SUPPLIED TEXT:
************

Given a DTS track, there’s no doubt that Speed Racer would be the brand new demo disc on the block, but both DVD and Blu-ray have only been awarded the same Dolby Digital 5.1 mix: extremely proficient nonetheless and probably worthy of a Dolby demo workout even if it’s not quite an all-time record breaker. The benefit of being mostly recorded within the confines of a special effects stage, or at least having the majority of lines replaced in post-production, dialog is a sharp as it comes, with Giacchino’s score rocking around the speakers as much as the extremely whizzy sound effects. On a Dolby level, this is as blistering as burning rubber gets, but an EX, DTS or, for hi-def, Dolby-True uncompressed mix would simply blow competing titles off the track. English, French and Spanish subs and dubs are packed in.

************

GIVEN DATA:
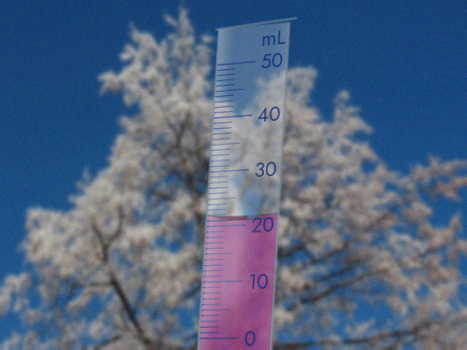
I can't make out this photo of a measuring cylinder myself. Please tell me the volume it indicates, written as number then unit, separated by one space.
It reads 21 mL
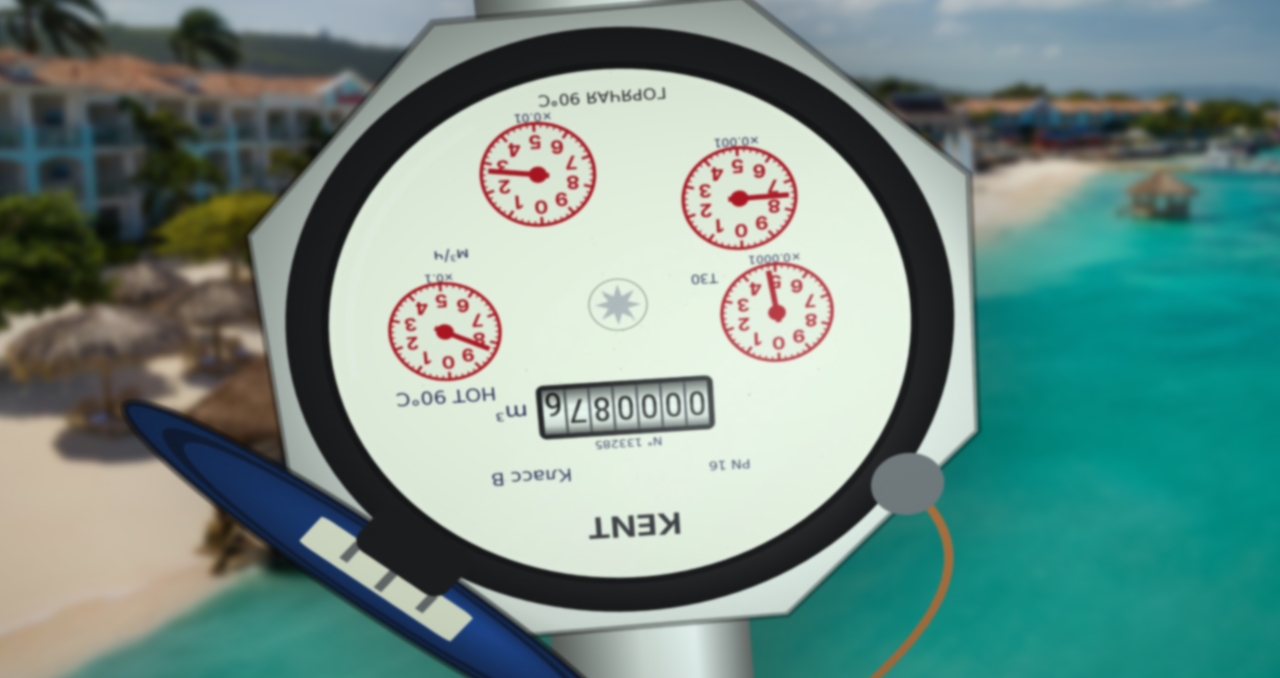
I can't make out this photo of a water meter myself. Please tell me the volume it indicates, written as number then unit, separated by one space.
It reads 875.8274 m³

************

EXPLORE THE MATERIAL:
**a)** In the Speed Racer audio review, why is the dialog described as so sharp?
**b)** Resume the Speed Racer audio review, starting after its last sentence.

TASK ANSWERS:
**a)** The review credits the dialog's sharpness to the film being mostly recorded within the confines of a special effects stage, or at least to most of the lines being replaced in post-production.

**b)**
Final Cut:

Speed Racer is destined to be one of those films that remains unsullied by sequels and franchise ambitions to go down in movie history as a truly unique one-off. It can’t, despite the numbers, be called a failure, since many critics, even the ones that “should know better”, came out in support of the film, and it’s true that it’s masterpiece of state-of-the-art visual effects staged filmmaking. Not having the faintest clue as to who was who and what the basic set-up was going in didn’t hinder my enjoyment whatsoever: it’s all explained very neatly right from the off and, like the best stories, black is bad and white is good, so everyone knows where they stand. Aiming at a lower age than the Wachowskis would normally do, they’ve hit a bullseye and managed to make a movie that should appeal to most demographics. A total surprise to me, I loved it, and it deserves to find a much bigger audience on disc. Yes, it has to be said again: go, Speed Racer, go!

Animated Classic or Back To The Drawing Board?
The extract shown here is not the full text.